The Human Brain Can Get Confused About What's Real and Imagined, Says New Study

A new study into a phenomenon known as the ventriloquist illusion has shown that simply imagining an object while you hear a sound can change how you later perceive that sound.

The brain must constantly process the sensory information it is bombarded with in order to present us with a picture of reality. But this doesn't always quite go to plan.

Instead, the brain sometimes creates something that psychologists call the ventriloquist illusion. As the name suggests, this is the effect harnessed by a ventriloquist and their dummy. It occurs when we see an object and hear a sound from a different source but the brain wrongly understands it as coming from the visual stimulus.

And if we experience this pairing repeatedly the illusion will persist as an aftereffect, even when the visual stimulus is gone and we only hear the sound.

"The sensory information we imagine is often treated by the brain in the same way as information streaming into us from the outside world," explained researcher Christopher C. Berger of the California Institute of Technology in a statement.

"Our work shows that what we imagine in our 'mind's eye' can lead to changes in perception across our sensory systems, changing how we perceive real information from the world around us in the future."

Researchers at the Karolinska Institutet in Sweden and California Institute of Technology used brain imaging to investigate the ventriloquist illusion and whether it would work with imagined visual stimuli. The team published their findings in Psychological Science, a journal of the Association for Psychological Science.

First, study participants were played white noise from one of three locations behind a screen, and were instructed to imagine a circle on a specific location on the screen. They were then played bursts of white noise and asked to determine whether it was coming from the right- or left-hand side of the screen.

The scientists found that the participants based their answer on what they had experienced during the first part of the test. This proved their hypothesis that our imagination is all that is needed to create a ventriloquist illusion after-effect.
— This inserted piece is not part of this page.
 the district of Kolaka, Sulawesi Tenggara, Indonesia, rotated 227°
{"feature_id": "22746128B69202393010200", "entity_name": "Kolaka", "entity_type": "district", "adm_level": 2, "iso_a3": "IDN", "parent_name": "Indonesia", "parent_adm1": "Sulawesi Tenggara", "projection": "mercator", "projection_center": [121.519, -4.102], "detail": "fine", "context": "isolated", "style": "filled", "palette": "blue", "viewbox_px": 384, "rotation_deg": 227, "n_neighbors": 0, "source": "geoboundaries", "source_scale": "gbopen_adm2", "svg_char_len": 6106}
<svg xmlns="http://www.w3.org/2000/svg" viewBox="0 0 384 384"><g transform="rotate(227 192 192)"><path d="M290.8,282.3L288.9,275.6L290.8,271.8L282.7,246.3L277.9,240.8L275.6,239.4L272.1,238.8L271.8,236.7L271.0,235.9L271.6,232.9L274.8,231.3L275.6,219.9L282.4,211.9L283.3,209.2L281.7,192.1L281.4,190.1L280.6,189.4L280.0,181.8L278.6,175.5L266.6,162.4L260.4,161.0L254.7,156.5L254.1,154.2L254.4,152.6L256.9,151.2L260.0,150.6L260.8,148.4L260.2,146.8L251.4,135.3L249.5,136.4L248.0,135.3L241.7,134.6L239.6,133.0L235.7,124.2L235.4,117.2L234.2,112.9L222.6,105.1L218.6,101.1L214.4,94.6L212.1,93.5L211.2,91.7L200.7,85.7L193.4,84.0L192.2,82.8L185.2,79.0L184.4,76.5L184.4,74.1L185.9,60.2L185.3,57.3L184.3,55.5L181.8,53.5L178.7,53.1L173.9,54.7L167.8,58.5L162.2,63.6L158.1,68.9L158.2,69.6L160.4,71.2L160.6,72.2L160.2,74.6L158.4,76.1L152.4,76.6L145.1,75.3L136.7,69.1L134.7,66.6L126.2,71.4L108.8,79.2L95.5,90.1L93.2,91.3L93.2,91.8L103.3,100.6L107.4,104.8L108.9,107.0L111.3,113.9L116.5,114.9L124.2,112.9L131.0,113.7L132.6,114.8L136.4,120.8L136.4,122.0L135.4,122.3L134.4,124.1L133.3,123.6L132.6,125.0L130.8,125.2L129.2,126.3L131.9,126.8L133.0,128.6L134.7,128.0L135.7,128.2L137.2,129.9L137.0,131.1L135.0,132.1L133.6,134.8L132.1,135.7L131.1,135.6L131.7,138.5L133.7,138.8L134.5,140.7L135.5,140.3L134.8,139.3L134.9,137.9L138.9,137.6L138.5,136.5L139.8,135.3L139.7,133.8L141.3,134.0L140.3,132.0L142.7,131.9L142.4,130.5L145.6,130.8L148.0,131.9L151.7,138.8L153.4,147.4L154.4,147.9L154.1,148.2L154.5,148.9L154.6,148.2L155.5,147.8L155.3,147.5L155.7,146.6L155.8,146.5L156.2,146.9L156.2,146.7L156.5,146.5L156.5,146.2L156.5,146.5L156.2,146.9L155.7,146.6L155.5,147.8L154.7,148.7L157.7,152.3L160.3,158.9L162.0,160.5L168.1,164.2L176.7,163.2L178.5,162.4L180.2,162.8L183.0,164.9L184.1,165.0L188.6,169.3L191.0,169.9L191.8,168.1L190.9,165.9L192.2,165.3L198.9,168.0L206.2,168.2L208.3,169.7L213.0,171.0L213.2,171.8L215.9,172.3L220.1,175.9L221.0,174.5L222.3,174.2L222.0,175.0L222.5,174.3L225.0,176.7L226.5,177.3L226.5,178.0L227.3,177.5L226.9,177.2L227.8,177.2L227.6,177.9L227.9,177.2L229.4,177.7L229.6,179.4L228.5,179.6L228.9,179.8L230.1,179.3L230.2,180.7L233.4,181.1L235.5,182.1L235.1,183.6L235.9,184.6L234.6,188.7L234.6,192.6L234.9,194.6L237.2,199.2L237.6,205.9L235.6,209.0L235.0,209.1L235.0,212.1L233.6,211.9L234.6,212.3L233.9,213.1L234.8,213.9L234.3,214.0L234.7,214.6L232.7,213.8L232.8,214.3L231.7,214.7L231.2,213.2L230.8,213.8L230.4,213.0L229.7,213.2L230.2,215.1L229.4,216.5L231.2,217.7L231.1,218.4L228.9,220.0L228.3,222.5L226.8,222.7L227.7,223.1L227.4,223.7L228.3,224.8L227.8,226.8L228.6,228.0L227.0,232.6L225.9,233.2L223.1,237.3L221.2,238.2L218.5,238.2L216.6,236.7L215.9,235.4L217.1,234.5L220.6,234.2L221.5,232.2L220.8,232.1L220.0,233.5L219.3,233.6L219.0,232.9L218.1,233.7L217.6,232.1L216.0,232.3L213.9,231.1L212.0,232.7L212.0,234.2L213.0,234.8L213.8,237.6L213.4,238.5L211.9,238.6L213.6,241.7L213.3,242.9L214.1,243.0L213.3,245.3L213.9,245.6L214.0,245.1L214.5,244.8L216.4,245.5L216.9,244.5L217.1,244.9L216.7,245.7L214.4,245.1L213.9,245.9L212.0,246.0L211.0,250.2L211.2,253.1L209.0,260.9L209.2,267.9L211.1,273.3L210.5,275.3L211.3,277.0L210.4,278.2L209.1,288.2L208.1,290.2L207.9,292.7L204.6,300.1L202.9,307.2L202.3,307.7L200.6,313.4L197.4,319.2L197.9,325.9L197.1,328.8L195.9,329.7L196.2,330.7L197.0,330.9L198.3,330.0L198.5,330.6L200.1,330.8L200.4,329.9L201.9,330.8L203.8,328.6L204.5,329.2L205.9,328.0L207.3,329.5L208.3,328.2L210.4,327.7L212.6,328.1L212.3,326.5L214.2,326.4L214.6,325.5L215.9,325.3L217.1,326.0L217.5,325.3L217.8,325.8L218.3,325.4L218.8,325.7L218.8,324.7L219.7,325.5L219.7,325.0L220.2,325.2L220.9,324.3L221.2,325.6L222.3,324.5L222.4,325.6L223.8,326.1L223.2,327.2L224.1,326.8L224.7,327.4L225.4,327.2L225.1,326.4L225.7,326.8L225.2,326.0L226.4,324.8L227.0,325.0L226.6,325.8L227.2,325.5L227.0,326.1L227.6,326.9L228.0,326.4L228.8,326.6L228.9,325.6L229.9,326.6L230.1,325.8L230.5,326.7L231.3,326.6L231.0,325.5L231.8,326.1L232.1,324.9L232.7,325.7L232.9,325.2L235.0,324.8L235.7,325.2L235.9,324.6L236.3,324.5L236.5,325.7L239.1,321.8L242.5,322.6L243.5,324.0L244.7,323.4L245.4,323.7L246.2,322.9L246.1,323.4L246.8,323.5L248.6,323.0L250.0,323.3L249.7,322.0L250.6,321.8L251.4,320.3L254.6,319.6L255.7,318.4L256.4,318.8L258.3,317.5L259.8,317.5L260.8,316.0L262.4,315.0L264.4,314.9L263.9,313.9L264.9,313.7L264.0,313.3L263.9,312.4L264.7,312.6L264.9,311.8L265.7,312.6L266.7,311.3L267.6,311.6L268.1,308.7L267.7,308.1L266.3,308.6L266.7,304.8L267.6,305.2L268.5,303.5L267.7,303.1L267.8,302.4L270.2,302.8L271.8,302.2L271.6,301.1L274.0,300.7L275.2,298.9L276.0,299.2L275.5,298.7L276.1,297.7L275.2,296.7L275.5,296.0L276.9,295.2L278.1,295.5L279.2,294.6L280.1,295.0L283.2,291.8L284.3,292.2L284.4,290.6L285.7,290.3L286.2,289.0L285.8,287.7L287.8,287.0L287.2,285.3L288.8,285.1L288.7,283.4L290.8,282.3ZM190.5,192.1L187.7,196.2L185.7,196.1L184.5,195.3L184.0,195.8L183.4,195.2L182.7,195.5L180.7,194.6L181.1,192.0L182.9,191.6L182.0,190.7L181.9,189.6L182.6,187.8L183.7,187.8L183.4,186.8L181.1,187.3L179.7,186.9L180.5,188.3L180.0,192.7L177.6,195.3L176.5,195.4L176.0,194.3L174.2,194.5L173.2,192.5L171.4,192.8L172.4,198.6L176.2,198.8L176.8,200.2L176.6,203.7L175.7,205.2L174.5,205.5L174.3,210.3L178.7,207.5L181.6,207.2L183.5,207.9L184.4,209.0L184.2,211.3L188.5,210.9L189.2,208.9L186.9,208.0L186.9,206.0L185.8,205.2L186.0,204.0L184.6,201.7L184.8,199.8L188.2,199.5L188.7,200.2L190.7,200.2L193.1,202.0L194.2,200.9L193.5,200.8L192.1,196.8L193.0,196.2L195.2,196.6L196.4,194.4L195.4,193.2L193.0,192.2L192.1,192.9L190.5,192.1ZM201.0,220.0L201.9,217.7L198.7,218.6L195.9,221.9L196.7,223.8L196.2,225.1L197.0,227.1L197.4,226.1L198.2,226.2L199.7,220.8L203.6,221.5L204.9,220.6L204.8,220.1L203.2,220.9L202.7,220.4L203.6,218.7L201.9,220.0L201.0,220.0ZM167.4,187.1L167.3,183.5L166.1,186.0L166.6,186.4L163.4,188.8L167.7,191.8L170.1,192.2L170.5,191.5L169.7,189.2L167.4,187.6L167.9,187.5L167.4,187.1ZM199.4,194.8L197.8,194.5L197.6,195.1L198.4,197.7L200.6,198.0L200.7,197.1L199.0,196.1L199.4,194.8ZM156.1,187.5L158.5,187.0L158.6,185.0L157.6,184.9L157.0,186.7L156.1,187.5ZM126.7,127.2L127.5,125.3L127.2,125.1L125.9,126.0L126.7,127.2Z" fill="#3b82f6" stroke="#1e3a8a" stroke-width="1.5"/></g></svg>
But the research also showed that the effect only worked when the sound was the same. It didn't work when the white noise was replaced with a tone, for instance.

"We were surprised to find that the effects on participants' perception of acoustic space were almost as strong for imagined stimuli as they were for real visual stimuli," said Berger. "That is, what we imagine seeing can affect our future perception of sound as much as what we actually see."

The study authors believe their results have a wide range of uses, from helping rehabilitate stroke patients to creating neural prostheses.